Quoting the linked blog entry:
final object with proper equals () and hashcode () implementation would act as perfect Java HashMap keys and improve performance of Java hashMap by reducing collision.
I fail to see how both final
and equals()
have anything to do with hash collisions. This sentence raises my suspicion about the credibility of the article. It seems to be a collection of dogmatic Java "wisdoms".
Immutability also allows caching there hashcode of different keys which makes overall retrieval process very fast and suggest that String and various wrapper classes e.g Integer provided by Java Collection API are very good HashMap keys.

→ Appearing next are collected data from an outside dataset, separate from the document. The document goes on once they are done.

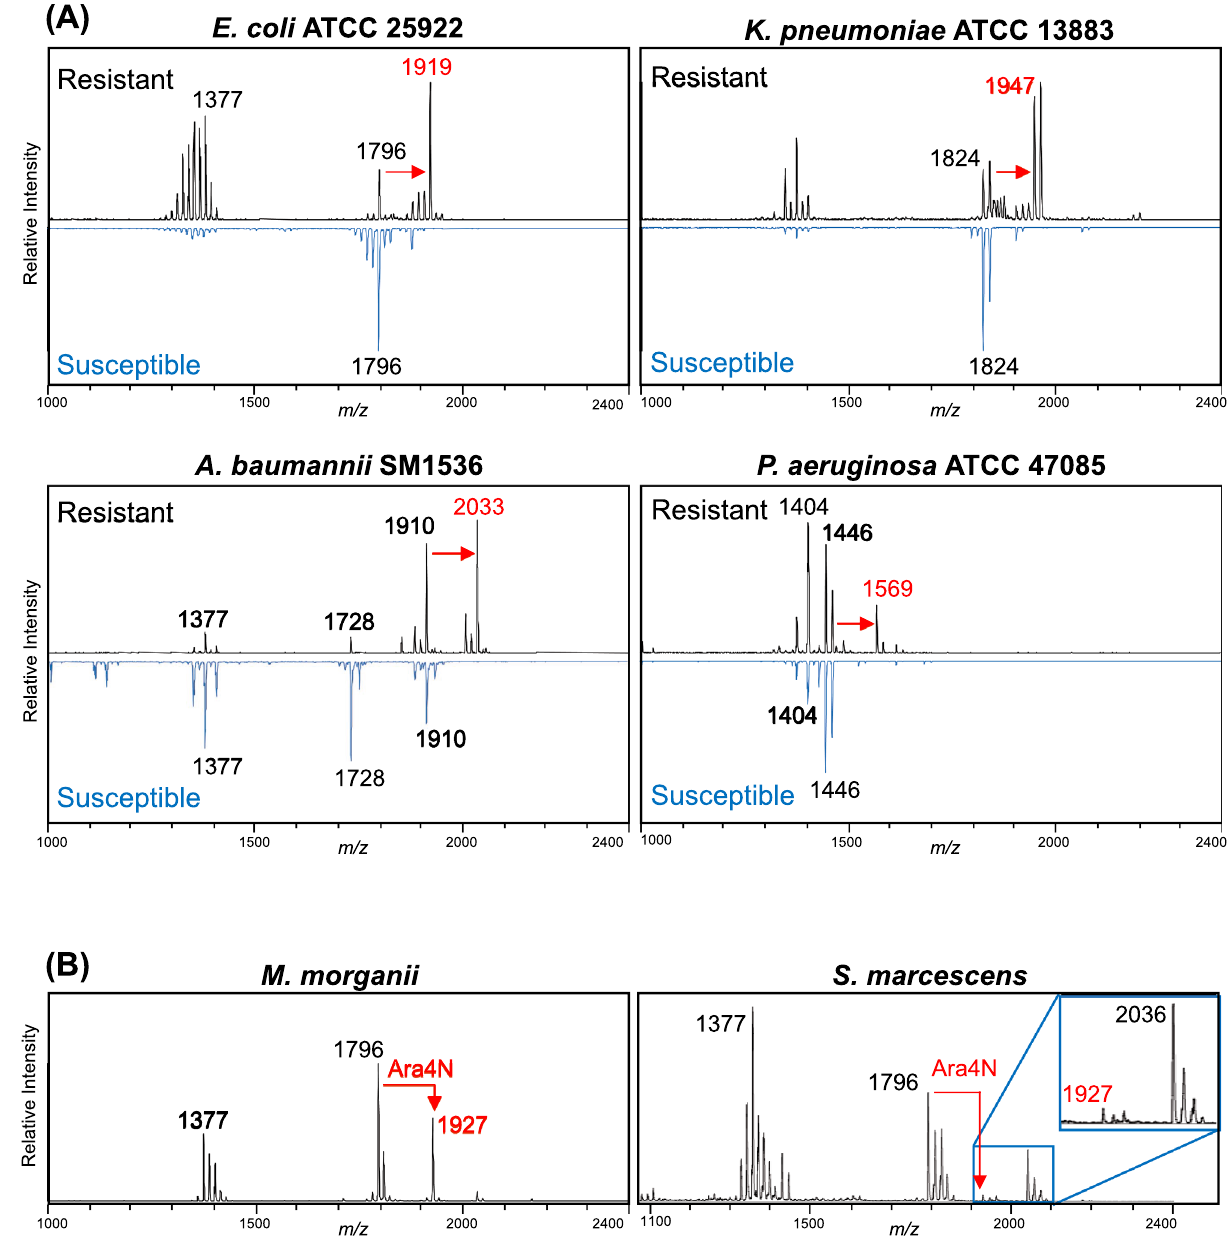
123, shown in red). In resistant spectra, the intensity of the unmodified lipid A base peak is less than that of the modified ion, increasing the relative intensity of other ions in the spectra, especially ions between 1300 and 1400 m /z in E. coli and K. pneumonia . This effect is not clear in A. baumannii and P. aeruginosa, because in each case the intensity of the most prominent unmodified lipid A ion is similar to the intensity of the modified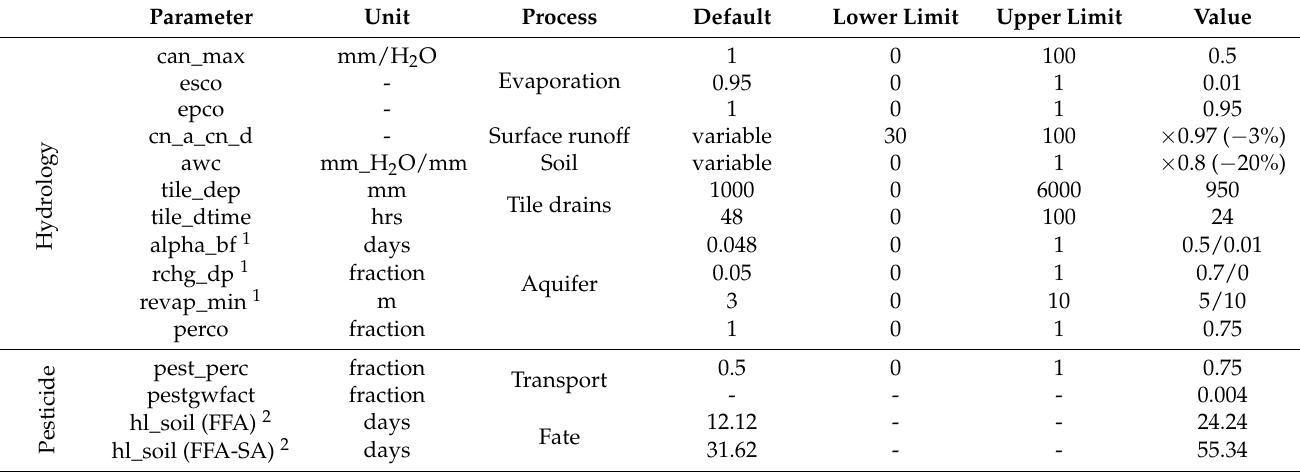
Table 3. SWAT+ input parameters selected for calibration and final calibrated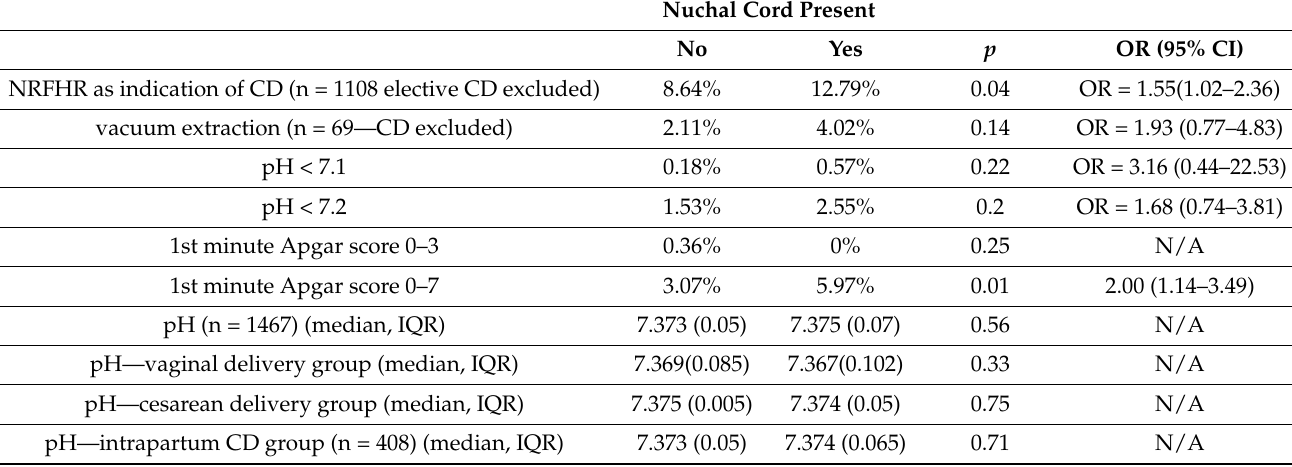
Table 3. The risk of specific obstetric and neonatal events depending on the prevalence of nuchal cord. The comparison of the cord blood pH in both groups. [NRFHR—non-reassuring fetal heart rate, CD—caesarean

I see two possible interpretations of this sentence, both of which are wrong:
HashMap
caches hash codes of immutable objects. This is not correct. The map doesn't have the possibility to find out if an object is "immutable".
- Immutability is required for an object to cache its own hash code. Ideally, an object's hash value should always just rely on non-mutating state of the object, otherwise the object couldn't be sensibly used as a key. So in this case, too, the author fails to make a point: If we assume that our object is not changing its state, we also don't have to recompute the hash value every time, even if our object is mutable!
Example
So if we are really crazy and actually decide to use a List
as a key for a HashMap
and make the hash value dependent on the contents, rather than the identity of the list, we could just decide to invalidate the cached hash value on every modification, thus limiting the number of hash computations to the number of modifications to the list.